With a belly full of energy-enhancing, nutritious food—any of the meals fit for a queen below—you can begin to do the hard work necessary to really dig into the whole picture. Bonus: Many of these anti-inflammatory foods will be incorporated into the Release stage, just in smaller quantities. Trying them now, in larger portion sizes, introduces your taste buds to their loveliness but doesn’t leave you with a sense of deprivation. All your energy should be focused on reflection this week—there will be time enough for release later.

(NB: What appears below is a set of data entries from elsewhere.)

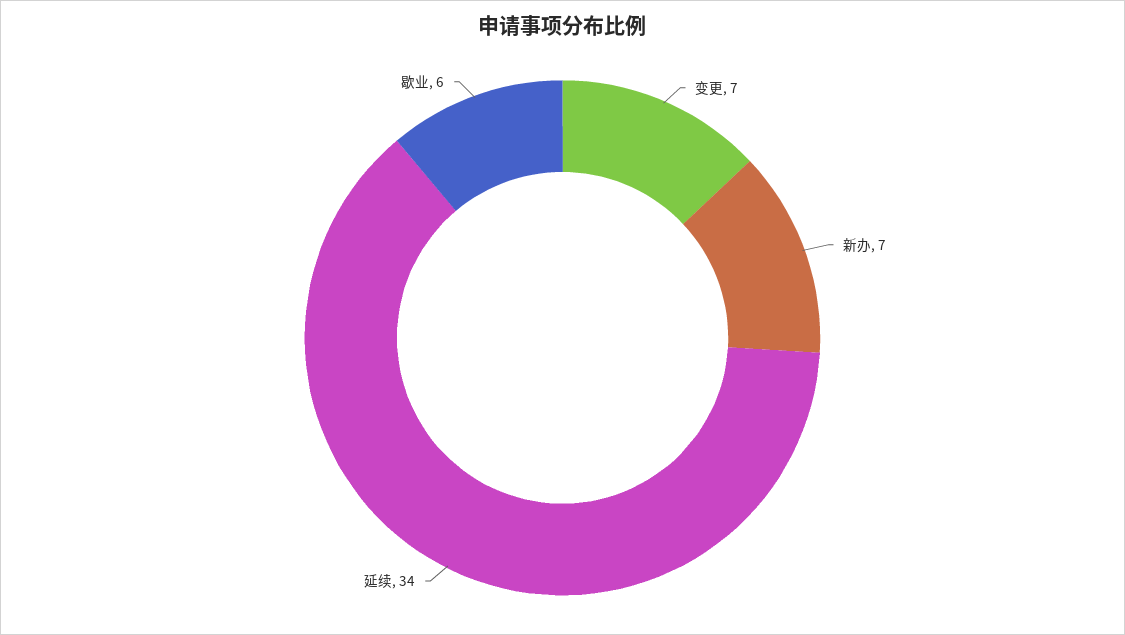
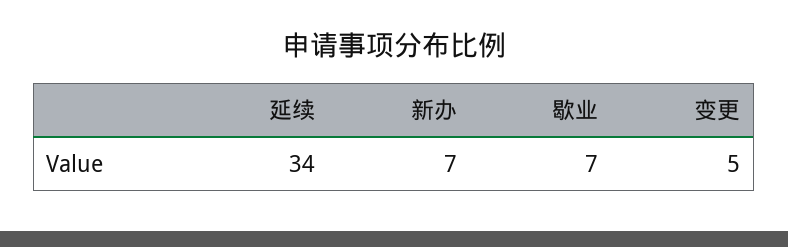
变更: 7 -> 5
歇业: 6 -> 7

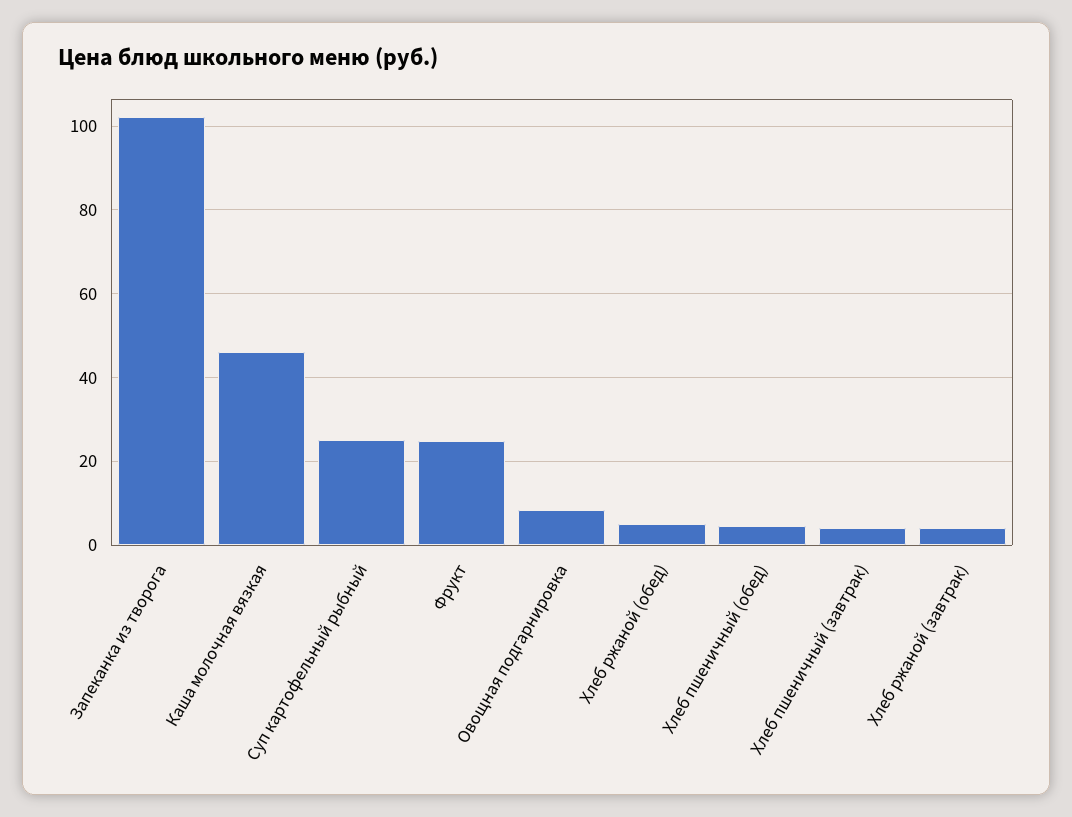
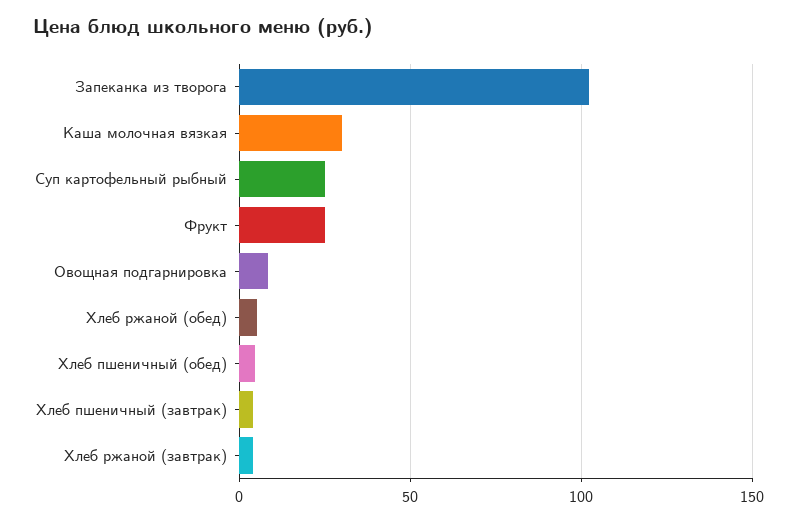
Каша молочная вязкая: 46 -> 30

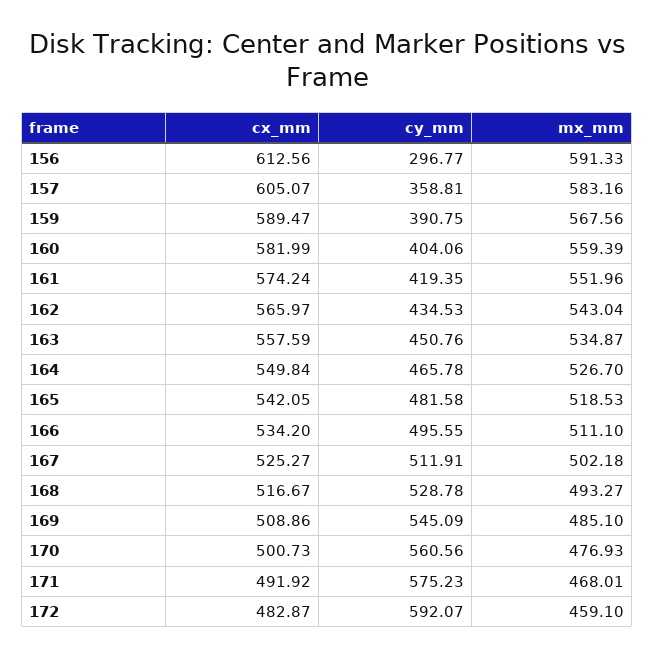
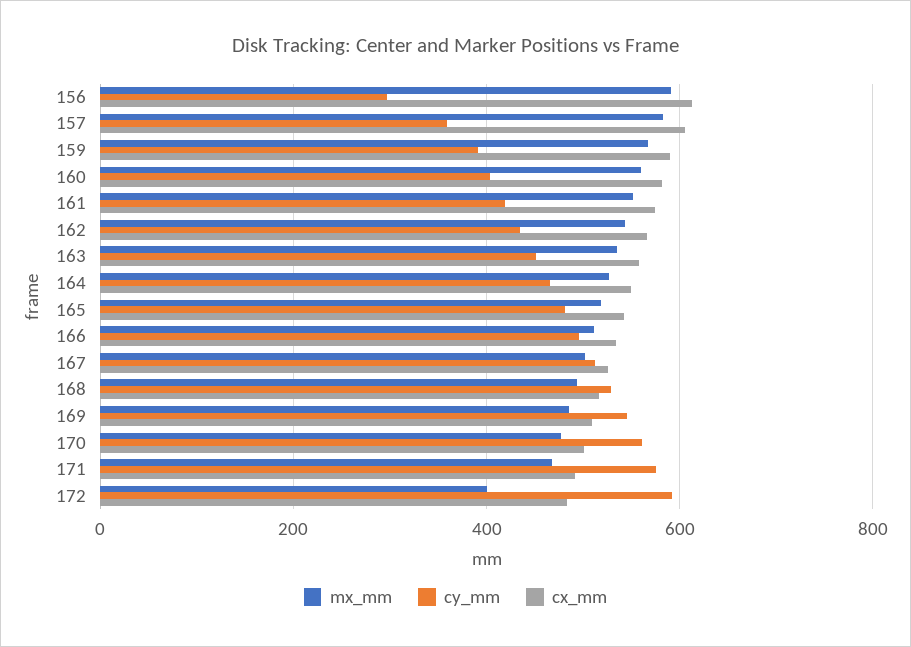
mx_mm, 172: 459.1 -> 400

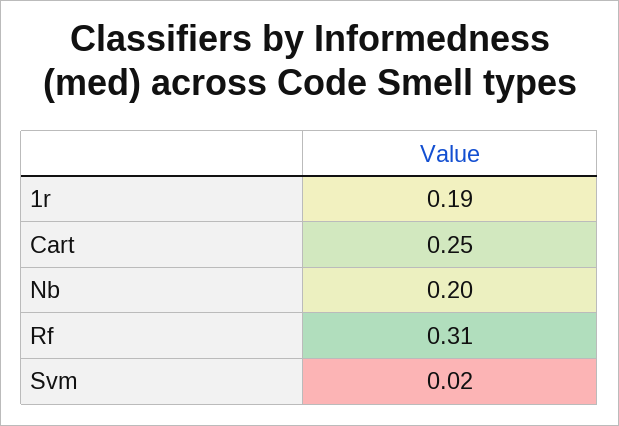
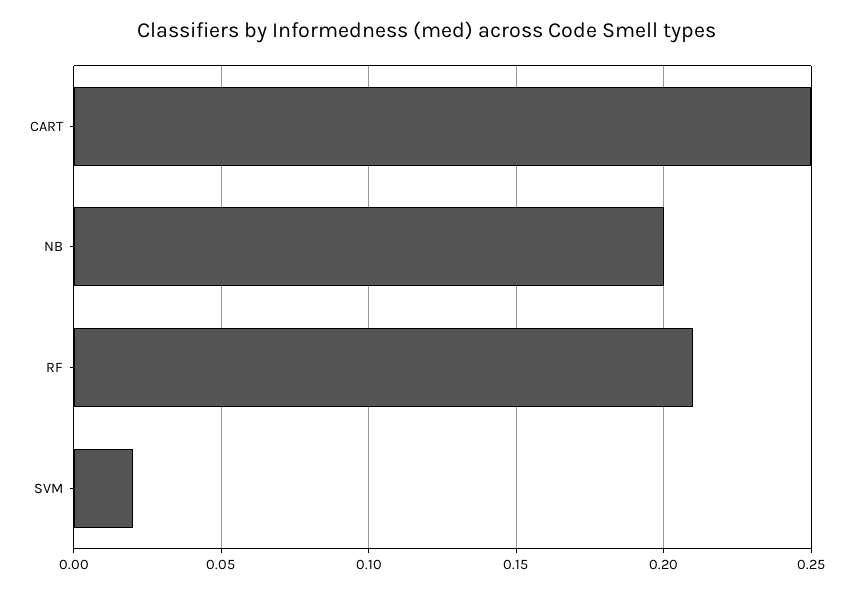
1r: 0.19 -> none
Rf: 0.31 -> 0.21

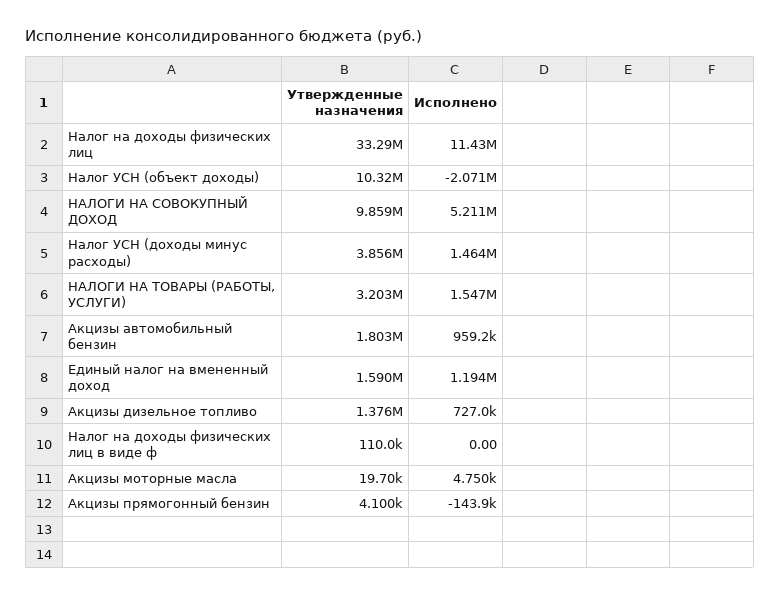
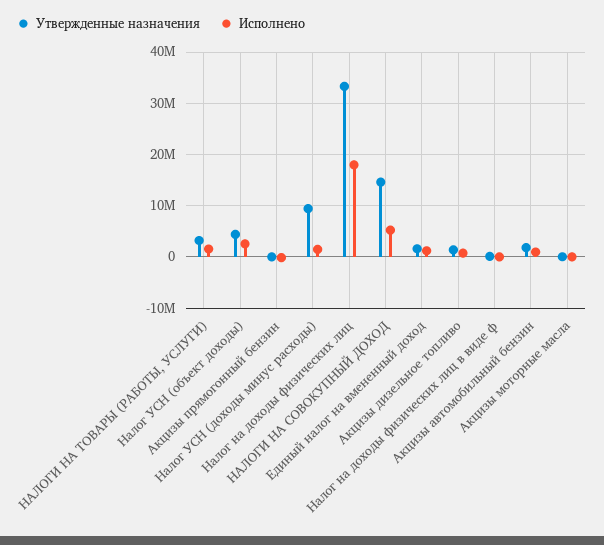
Исполнено, Налог на доходы физических лиц: 11430000 -> 18000000
Утвержденные назначения, Налог УСН (объект доходы): 10320000 -> 4000000
Исполнено, Налог УСН (объект доходы): -2071000 -> 2000000
Утвержденные назначения, НАЛОГИ НА СОВОКУПНЫЙ ДОХОД: 9859000 -> 14000000
Утвержденные назначения, Налог УСН (доходы минус расходы): 3856000 -> 10000000

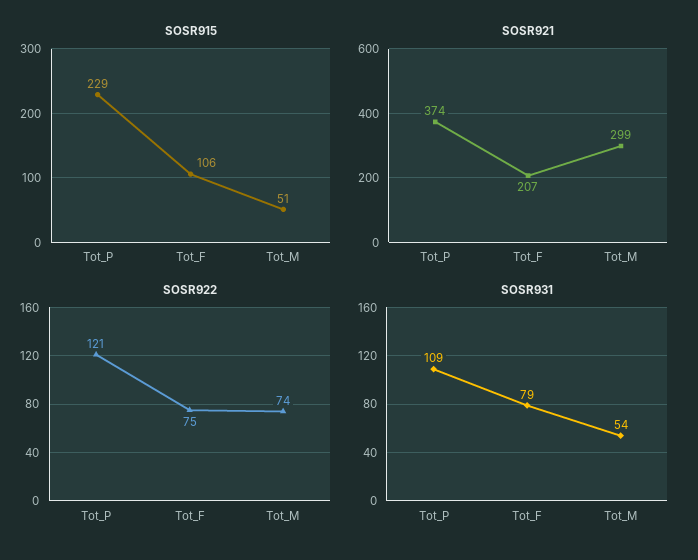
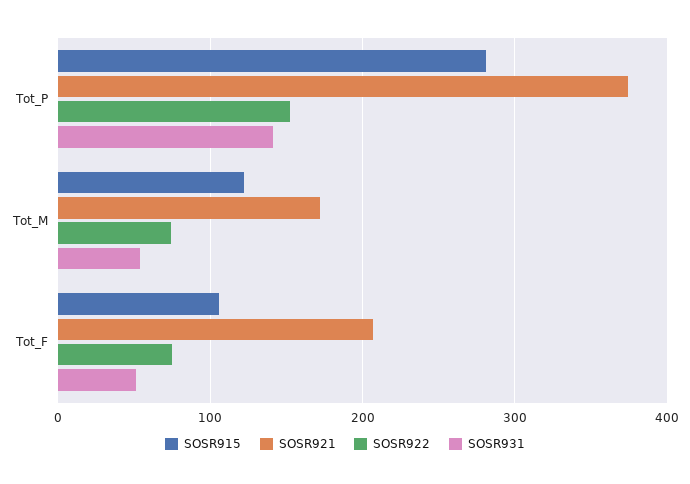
SOSR915, Tot_P: 229 -> 280
SOSR915, Tot_M: 51 -> 120
SOSR921, Tot_M: 299 -> 170
SOSR922, Tot_P: 121 -> 150
SOSR931, Tot_P: 109 -> 140
SOSR931, Tot_F: 79 -> 50

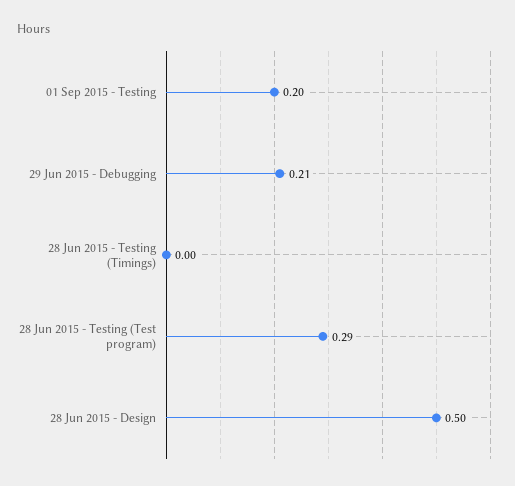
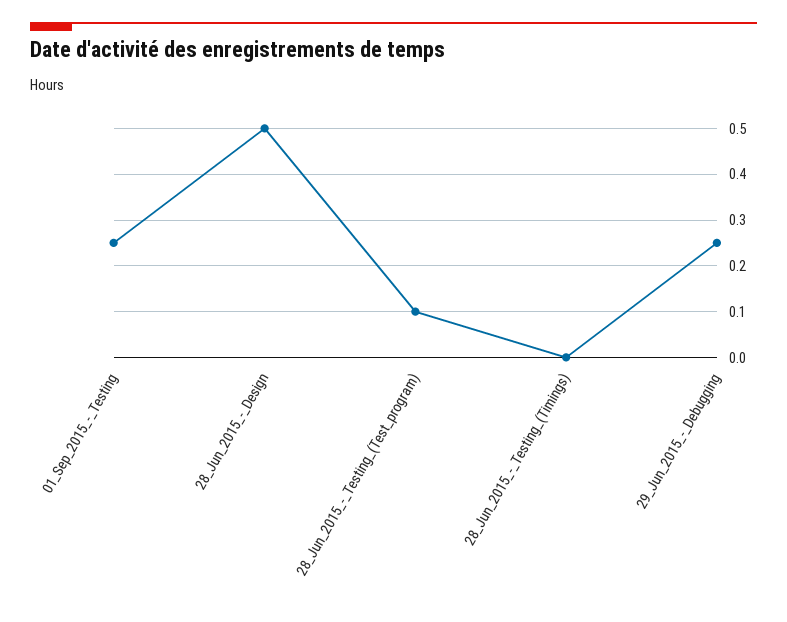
01 Sep 2015 - Testing: 0.2 -> 0.25
29 Jun 2015 - Debugging: 0.21 -> 0.25
28 Jun 2015 - Testing (Test program): 0.29 -> 0.1

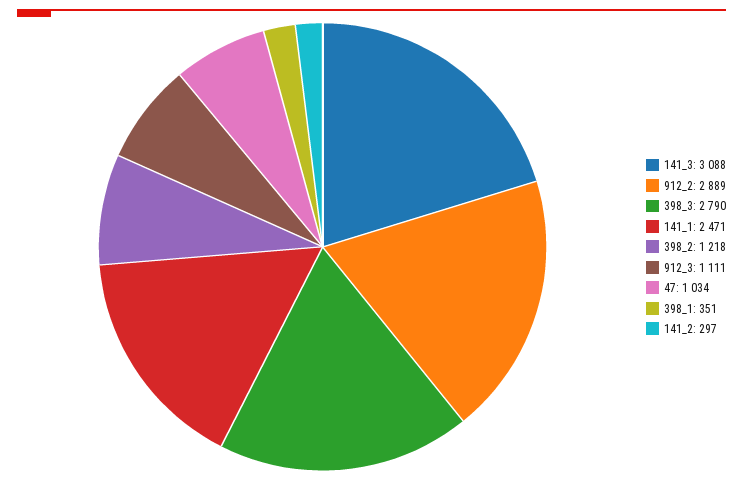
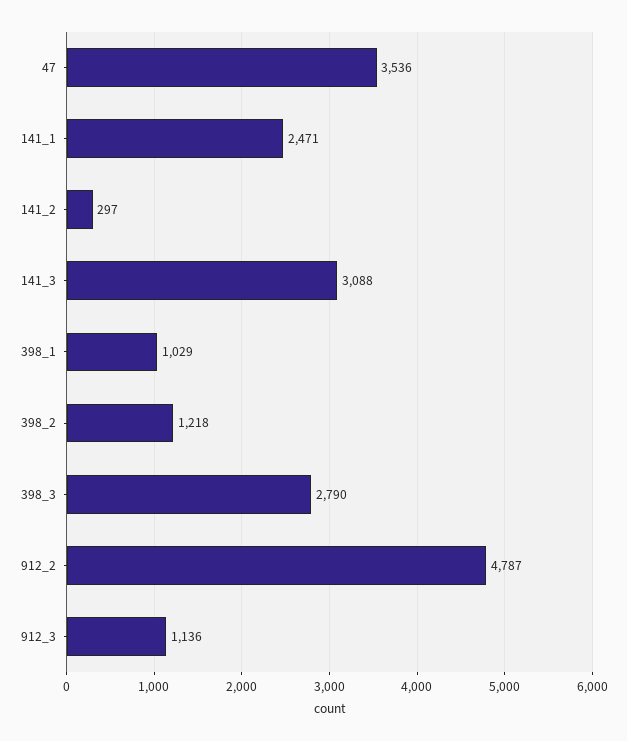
912_2: 2889 -> 4787
912_3: 1111 -> 1136
47: 1034 -> 3536
398_1: 351 -> 1029

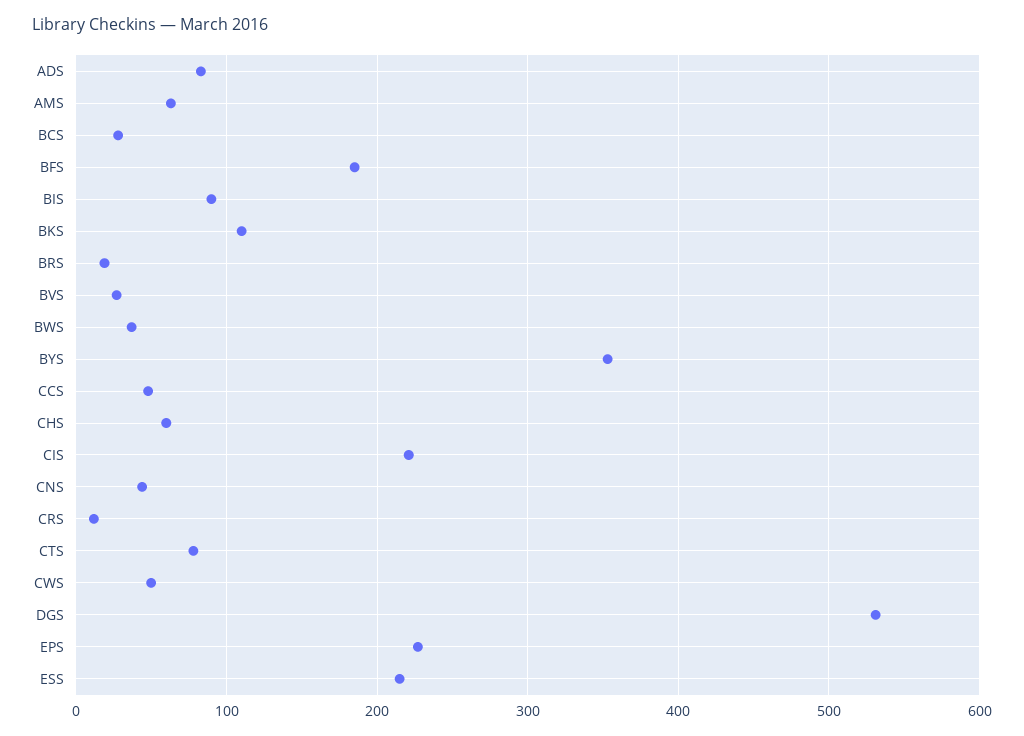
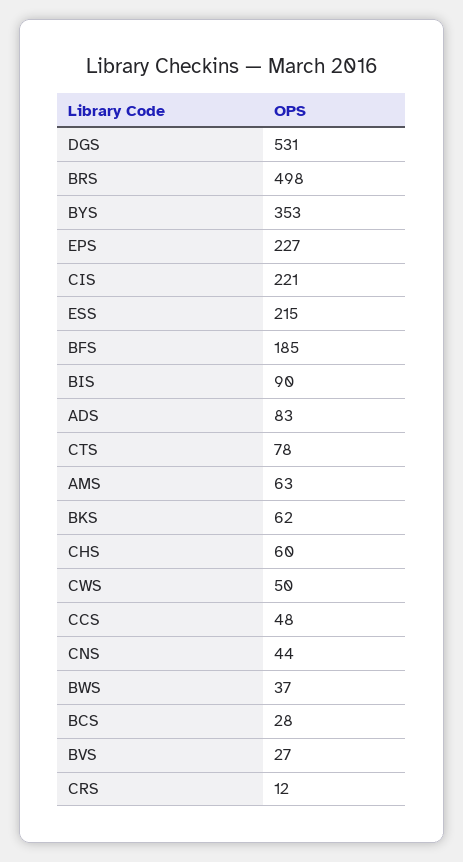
BKS: 110 -> 62
BRS: 20 -> 498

Here are some ideas for your five-star Reflection breakfast. Try all five this week:

Smoothie:
Mix goat’s-milk yogurt with a handful of blueberries, raspberries, and some pineapple chunks; add 1 tablespoon coconut oil along with a few almonds or a handful of walnuts and some ice (if desired). Blend the mixture until you achieve the consistency you like.

Oatmeal:
Cook some steel-cut whole-grain oats with walnuts, cinnamon, 1 tablespoon coconut oil, and 1 cup almond milk; sprinkle ½ tablespoon cocoa powder and 1 tablespoon each goji berries, organic milled flaxseed, chia seeds, and sweet manuka honey (which has antibacterial properties).

Eggs:
Make a three-egg (whites only) omelet with goat’s-milk feta cheese, thyme, and tomatoes. (Goat’s milk has less lactose than cow’s milk, as well as different proteins, and thus is less inflammatory.)

Bread:
Top two slices Ezekiel bread (wheat-free and if possible yeast-free) with pure almond butter and sliced banana. Sprinkle on some goji berries.

Beverage:
Enjoy one coffee after breakfast with almond milk and a sprinkle of cinnamon. For the rest of the day, green tea or nettle tea will give you energy, purify your system, and move excess fluids toward elimination.

Positive Motion

We’ve talked about how the Reflect component of the Positive Feedback program is really about taking stock, not making changes. The one change you’ll be making to your day-to-day schedule, as noted earlier in this chapter, is the addition of the Morning Glory ritual, including the Tibetan Rites of Rejuvenation exercises. If you’ve already been quite active, the Tibetan Rites should be no problem for you. But if you’ve been basically sedentary for a while, know that even this small amount of exercise could do tremendous benefit. Doctors from the Mayo Clinic claim that even as little as ten minutes a day of exercise can reduce your risk of heart disease by 50 percent.
9
As we move into weeks 2 and 3 of the program, you will add other exercise routines and challenges that help to further tone your Adaptive Response. Getting into the rhythm of the daily Morning Glory routine now, during the Reflect stage, will set you up for that expanded exercise routine.

Positive Emotion

Honest emotion is the root of all health. When we have positive emotion, we are better able to do the work that gives us positive structure, function, and motion. Being honest about our emotion, particularly that which is negative, is the core work of the Reflect stage. And among the self-care categories we’re discussing here—structure, function, motion, and emotion—emotion is typically where most of the work
needs
to be done. We hold ourselves back because of painful emotions that we’re not facing, let alone expressing.

Once you find the courage to reveal those buried emotions to yourself and the world, you can tackle any physical challenge that comes along. The work it takes to move yourself back into the positive will become a joyful challenge and exploration, as opposed to an insurmountable burden.